DATA:
================================

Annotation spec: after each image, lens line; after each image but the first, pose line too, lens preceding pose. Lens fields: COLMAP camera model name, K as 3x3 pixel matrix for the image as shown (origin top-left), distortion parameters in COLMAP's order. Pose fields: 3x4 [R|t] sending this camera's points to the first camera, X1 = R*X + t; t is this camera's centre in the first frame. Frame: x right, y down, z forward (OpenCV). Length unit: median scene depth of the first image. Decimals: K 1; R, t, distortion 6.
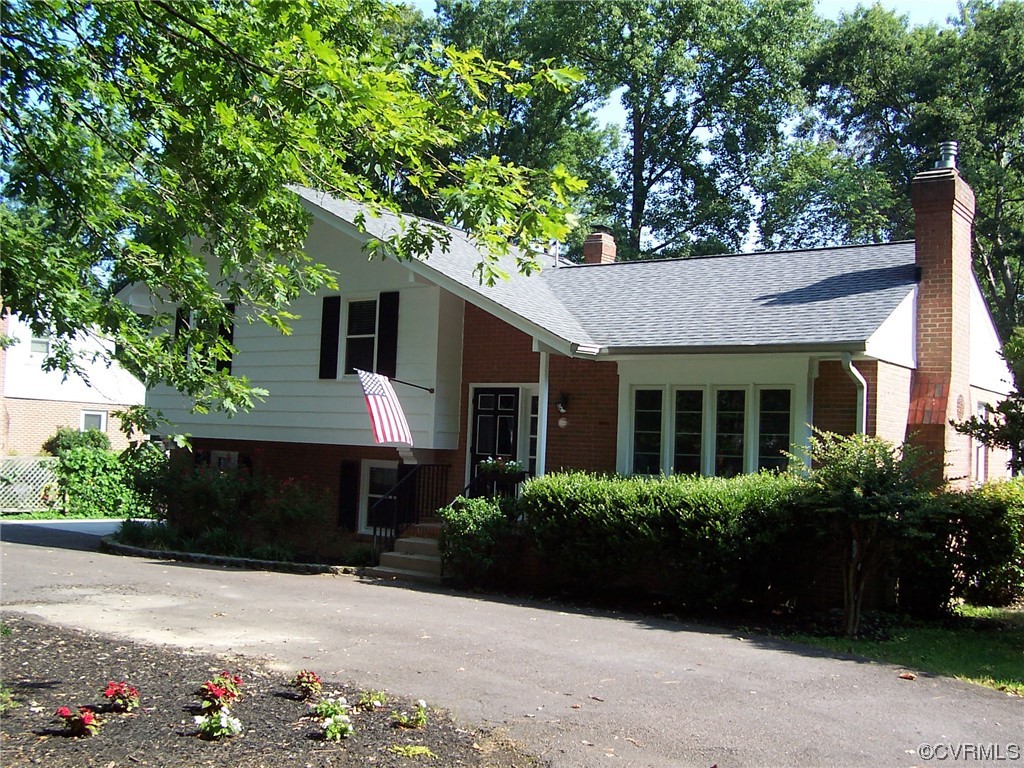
lens RADIAL K [[1105.1, 0, 512.0], [0, 1105.1, 384.0], [0, 0, 1]] dist [-0.183721, 0.162200]
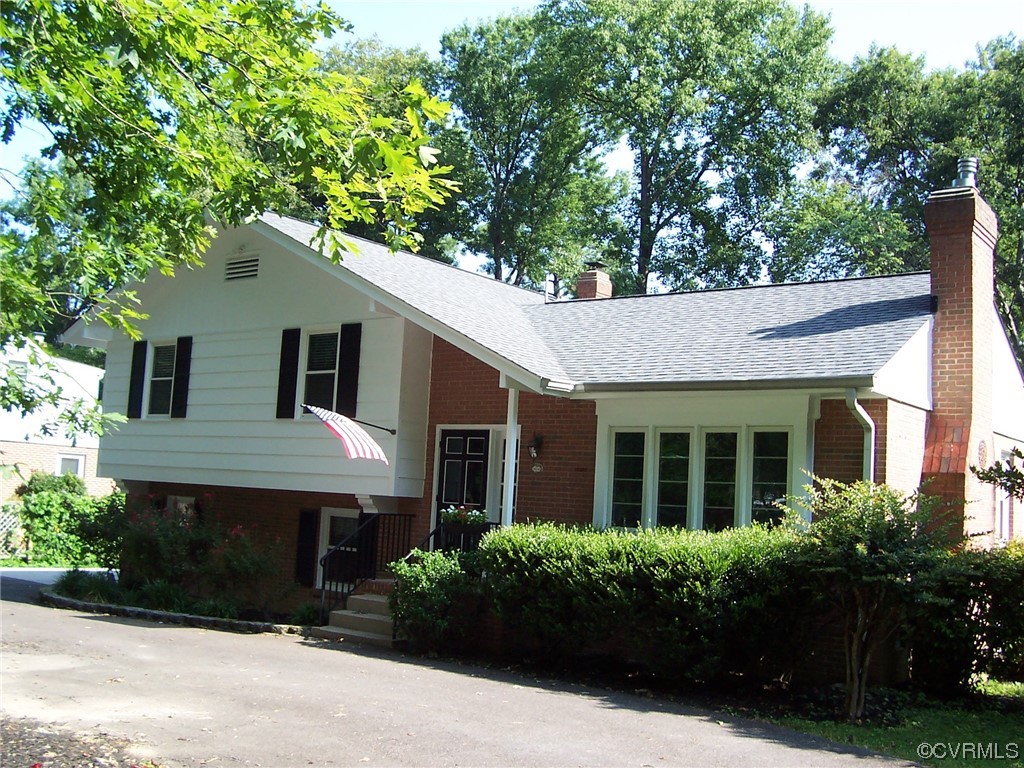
lens RADIAL K [[1105.1, 0, 512.0], [0, 1105.1, 384.0], [0, 0, 1]] dist [-0.183721, 0.162200]
pose [[0.999796, 0.011248, -0.016771, 0.041721], [-0.012079, 0.998660, -0.050314, 0.011885], [0.016182, 0.050507, 0.998593, 0.103779]]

================================

Could you update the lines above by changing "Annotation spec" to "Labeling spec" and leaving everything else as it is? Include every line except the pictures.

FINAL ANSWER:
Labeling spec: after each image, lens line; after each image but the first, pose line too, lens preceding pose. Lens fields: COLMAP camera model name, K as 3x3 pixel matrix for the image as shown (origin top-left), distortion parameters in COLMAP's order. Pose fields: 3x4 [R|t] sending this camera's points to the first camera, X1 = R*X + t; t is this camera's centre in the first frame. Frame: x right, y down, z forward (OpenCV). Length unit: median scene depth of the first image. Decimals: K 1; R, t, distortion 6.
lens RADIAL K [[1105.1, 0, 512.0], [0, 1105.1, 384.0], [0, 0, 1]] dist [-0.183721, 0.162200]
lens RADIAL K [[1105.1, 0, 512.0], [0, 1105.1, 384.0], [0, 0, 1]] dist [-0.183721, 0.162200]
pose [[0.999796, 0.011248, -0.016771, 0.041721], [-0.012079, 0.998660, -0.050314, 0.011885], [0.016182, 0.050507, 0.998593, 0.103779]]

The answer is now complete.